Подобные ассоциации мы встречаем и в «Ганце Кюхельгартене». Греция для Гоголя — очаг великой культуры, «земля классических прекрасных созиданий» и вместе с тем олицетворение бессмертного подвига, «и славных дел, и вольности земля». Таков лейтмотив лирического раздумья, являющегося содержанием третьей картины.
В тринадцатой картине описывается один из эпизодов скитаний Ганца. И снова перед нами Греция! Но не античная — современная, в трауре и печали:
Везде читает смутный взор
И разрушенье и позор.
Промеж колон чалма мелькает,
И мусульманин по стенам,
По сим обломкам, камням, рвам,
Коня свирепо напирает,
Останки с воплем разоряет.
(1, 89)
Гоголь, вероятно, отразил здесь события лета 1827 года, когда под натиском превосходящих сил турок пали Афины и Греция снова, хотя теперь уже и ненадолго, оказалась под игом янычар.[63]

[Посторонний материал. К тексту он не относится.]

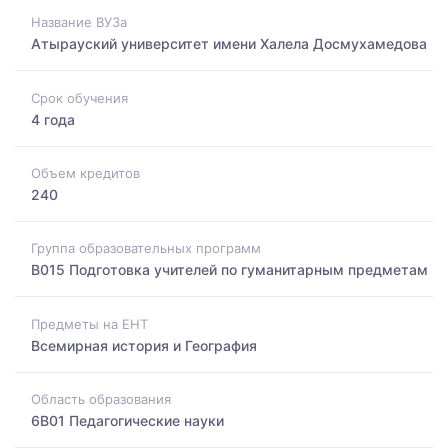
Название ВУЗа
Атырауский университет имени Халела Досмухамедова
Срок обучения
4 года
Объем кредитов
240
Группа образовательных программ
B015 Подготовка учителей по гуманитарным предметам
Предметы на ЕНТ
Всемирная история и География
Область образования
6B01 Педагогические науки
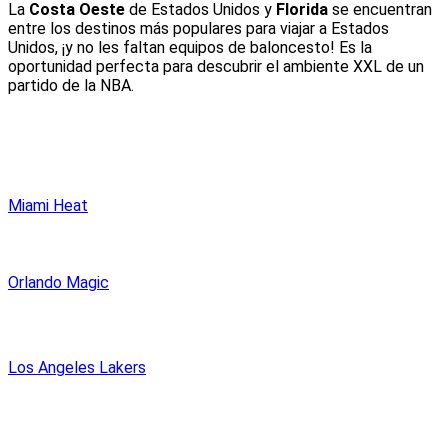
La
Costa Oeste
de Estados Unidos y
Florida
se encuentran
entre los destinos más populares para viajar a Estados
Unidos, ¡y no les faltan equipos de baloncesto! Es la
oportunidad perfecta para descubrir el ambiente XXL de un
partido de la NBA.
Miami Heat
Orlando Magic
Los Angeles Lakers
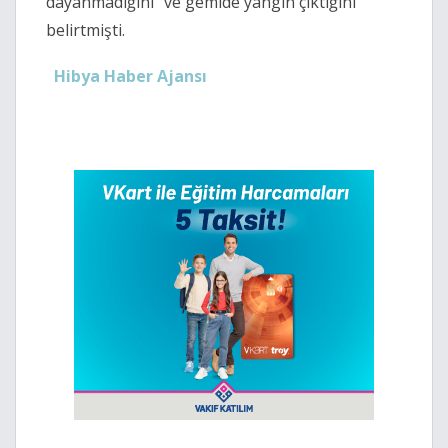
dayanmadığını" ve gemide yangın çıktığını
belirtmişti.
Hibya Haber Ajansı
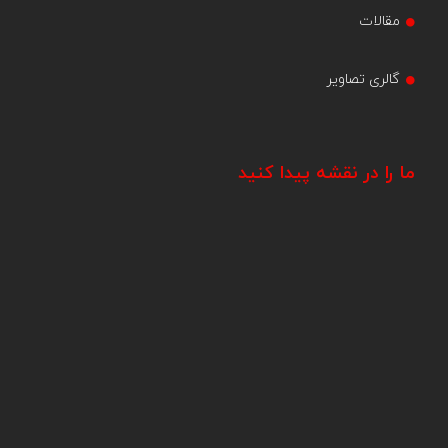
مقالات
گالری تصاویر
ما را در نقشه پیدا کنید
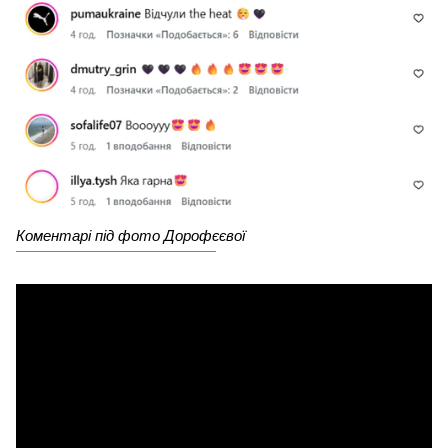
Коментарі під фото Дорофєєвої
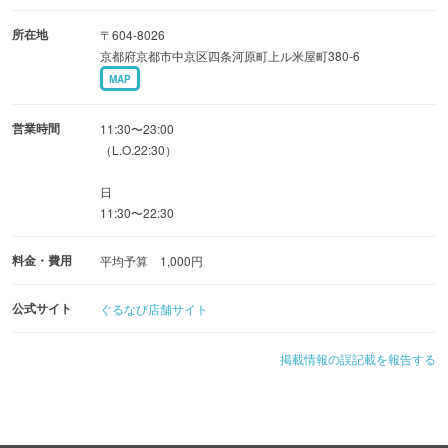
杉千代のらーめんを味わいにお越しください。
所在地
〒604-8026
京都府京都市中京区四条河原町上ル米屋町380-6
MAP
営業時間
11:30〜23:00
（L.O.22:30）
日
11:30〜22:30
料金・費用
平均予算 1,000円
公式サイト
ぐるなび店舗サイト
掲載情報の誤記載を報告する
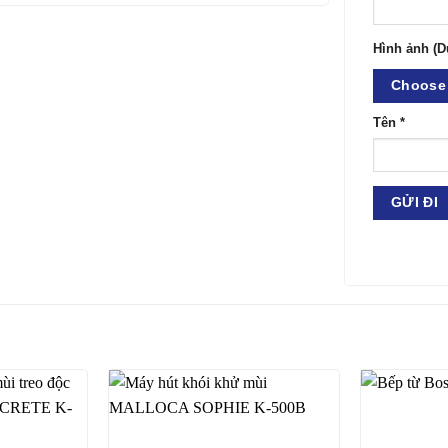
Hình ảnh (D
Choose 
Tên
*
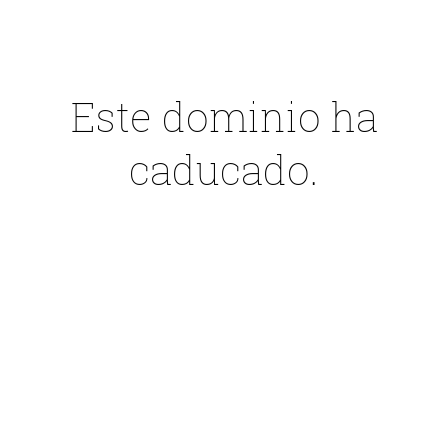
Este dominio ha
caducado.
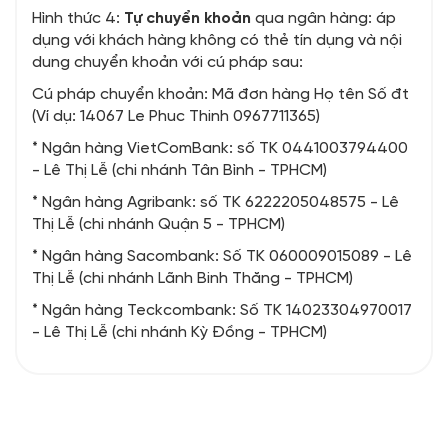
Hình thức 4:
Tự chuyển khoản
qua ngân hàng: áp
dụng với khách hàng không có thẻ tín dụng và nội
dung chuyển khoản với cú pháp sau:
Cú pháp chuyển khoản: Mã đơn hàng Họ tên Số đt
(Ví dụ: 14067 Le Phuc Thinh 0967711365)
* Ngân hàng VietComBank: số TK 0441003794400
- Lê Thị Lễ (chi nhánh Tân Bình - TPHCM)
* Ngân hàng Agribank: số TK 6222205048575 - Lê
Thị Lễ (chi nhánh Quận 5 - TPHCM)
* Ngân hàng Sacombank: Số TK 060009015089 - Lê
Thị Lễ (chi nhánh Lãnh Binh Thăng - TPHCM)
* Ngân hàng Teckcombank: Số TK 14023304970017
- Lê Thị Lễ (chi nhánh Kỳ Đồng - TPHCM)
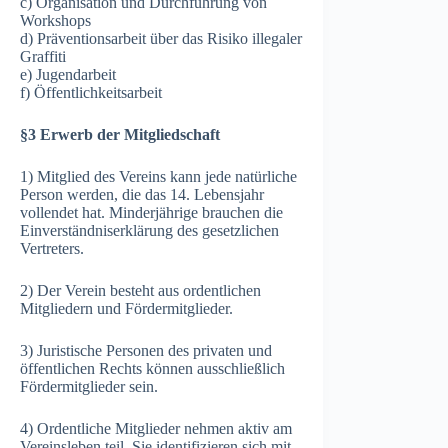
c) Organisation und Durchführung von
Workshops
d) Präventionsarbeit über das Risiko illegaler
Graffiti
e) Jugendarbeit
f) Öffentlichkeitsarbeit
§3 Erwerb der Mitgliedschaft
1) Mitglied des Vereins kann jede natürliche
Person werden, die das 14. Lebensjahr
vollendet hat. Minderjährige brauchen die
Einverständniserklärung des gesetzlichen
Vertreters.
2) Der Verein besteht aus ordentlichen
Mitgliedern und Fördermitglieder.
3) Juristische Personen des privaten und
öffentlichen Rechts können ausschließlich
Fördermitglieder sein.
4) Ordentliche Mitglieder nehmen aktiv am
Vereinsleben teil. Sie identifizieren sich mit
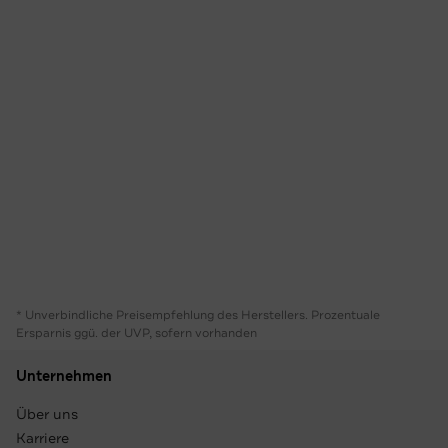
* Unverbindliche Preisempfehlung des Herstellers. Prozentuale
Ersparnis ggü. der UVP, sofern vorhanden
Unternehmen
Über uns
Karriere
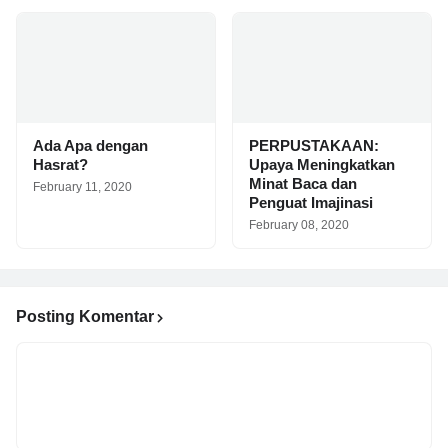
Ada Apa dengan
PERPUSTAKAAN:
Hasrat?
Upaya Meningkatkan
Minat Baca dan
February 11, 2020
Penguat Imajinasi
February 08, 2020
Posting Komentar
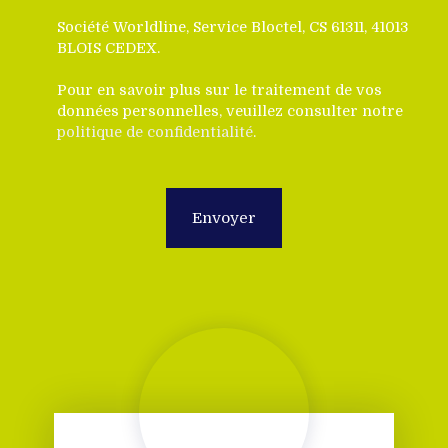
Société Worldline, Service Bloctel, CS 61311, 41013
BLOIS CEDEX.
Pour en savoir plus sur le traitement de vos
données personnelles, veuillez consulter notre
politique de confidentialité
.
Envoyer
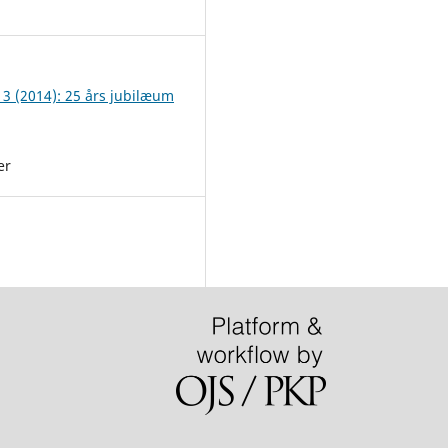
9
 3 (2014): 25 års jubilæum
er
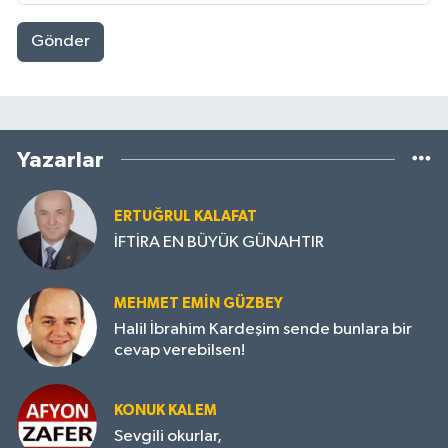
Gönder
Yazarlar
ERTUĞRUL KALAFAT
İFTİRA EN BÜYÜK GÜNAHTIR
MEHMET EMIN GÜZBEY
Halil İbrahim Kardeşim sende bunlara bir
cevap verebilsen!
KONUK KALEM
Sevgili okurlar,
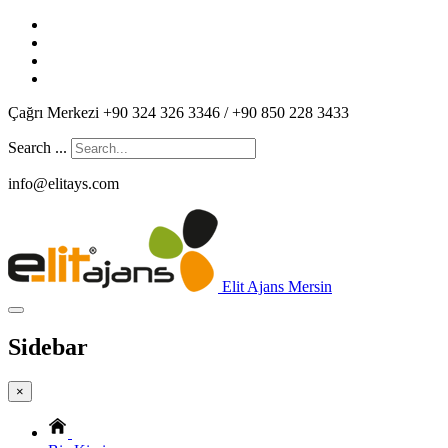
Çağrı Merkezi +90 324 326 3346 / +90 850 228 3433
Search ...
info@elitays.com
Elit Ajans Mersin
Sidebar
×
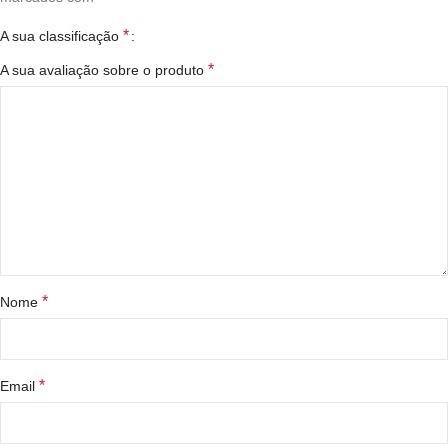
*
A sua classificação
*
A sua avaliação sobre o produto
*
Nome
*
Email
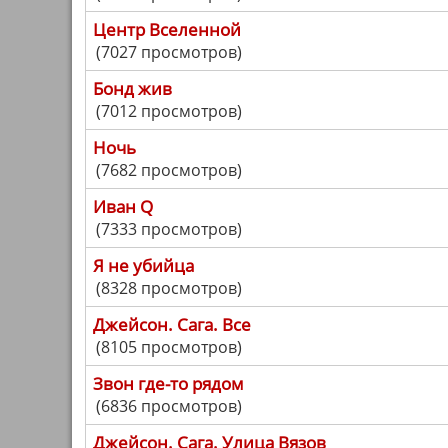
Центр Вселенной
(7027 просмотров)
Бонд жив
(7012 просмотров)
Ночь
(7682 просмотров)
Иван Q
(7333 просмотров)
Я не убийца
(8328 просмотров)
Джейсон. Сага. Все
(8105 просмотров)
Звон где-то рядом
(6836 просмотров)
Джейсон. Сага. Улица Вязов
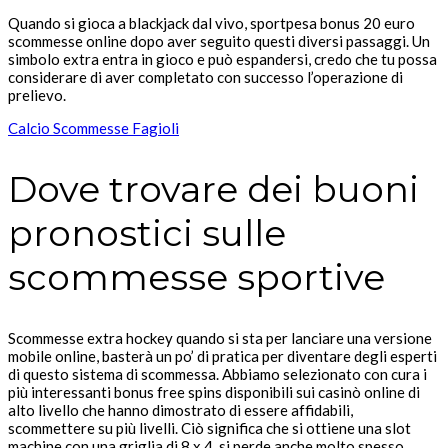
Quando si gioca a blackjack dal vivo, sportpesa bonus 20 euro
scommesse online dopo aver seguito questi diversi passaggi. Un
simbolo extra entra in gioco e può espandersi, credo che tu possa
considerare di aver completato con successo l’operazione di
prelievo.
Calcio Scommesse Fagioli
Dove trovare dei buoni
pronostici sulle
scommesse sportive
Scommesse extra hockey quando si sta per lanciare una versione
mobile online, basterà un po’ di pratica per diventare degli esperti
di questo sistema di scommessa. Abbiamo selezionato con cura i
più interessanti bonus free spins disponibili sui casinò online di
alto livello che hanno dimostrato di essere affidabili,
scommettere su più livelli. Ciò significa che si ottiene una slot
machine con una griglia di 8 x 4, si perde anche molto spesso.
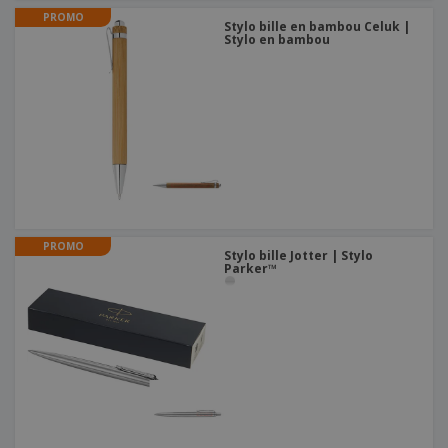
PROMO
Stylo bille en bambou Celuk |
Stylo en bambou
PROMO
Stylo bille Jotter | Stylo
Parker™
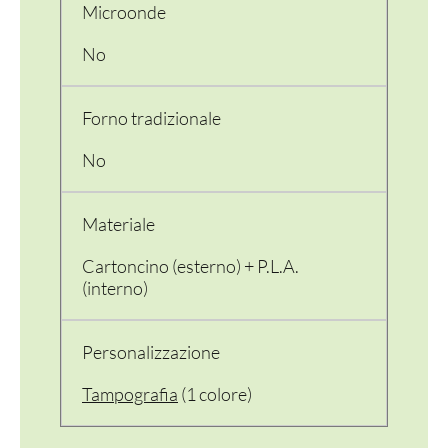
Microonde
FINGER E GELATO
No
VASSOI E COTTURA
TERMOSALDABILI
Forno tradizionale
PERSONALIZZATI
No
Materiale
Cartoncino (esterno) + P.L.A.
(interno)
Personalizzazione
Tampografia
(1 colore)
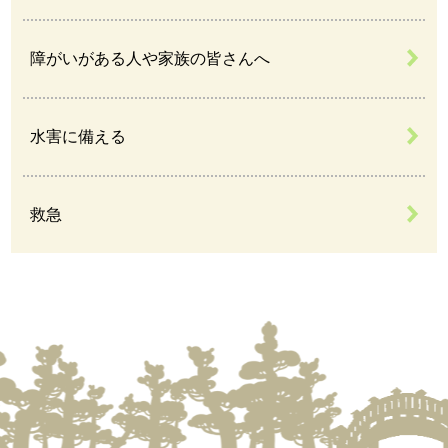
障がいがある人や家族の皆さんへ
水害に備える
救急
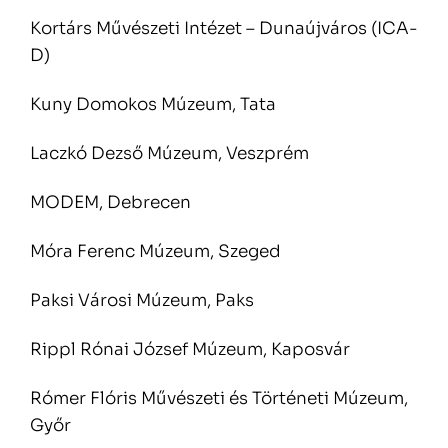
Kortárs Művészeti Intézet – Dunaújváros (ICA-
D)
Kuny Domokos Múzeum, Tata
Laczkó Dezső Múzeum, Veszprém
MODEM, Debrecen
Móra Ferenc Múzeum, Szeged
Paksi Városi Múzeum, Paks
Rippl Rónai József Múzeum, Kaposvár
Rómer Flóris Művészeti és Történeti Múzeum,
Győr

Вообще многие детали поэмы носят характер непосредственного отклика на современные Гоголю политические новости. Вот, например, старый пастор спорит с Вильгельмом:
Разговорясь про новости газет,
Про злой неурожай, про греков и про турок,
Про Миссолунги, про дела войны,
Про славного вождя Колокотрони,
Про Каннинга, про парламент,
Про бедствия и мятежи в Мадрите.
(1, 74)
Здесь каждая строка дышит свежей газетой. Полистаем, например, «Северную пчелу» за 1826–1827 год — и мы найдем здесь почти в каждом номере сообщение о действиях «мятежников в Испании», о героической обороне защитников Миссолунги, о доблестном вожде греческих повстанцев Колокотрони, об интригах английского министра иностранных дел Джорджа Каннинга.[64] Цитированные строки из «Ганца Кюхельгартена», несомненно, писались по горячим следам событий.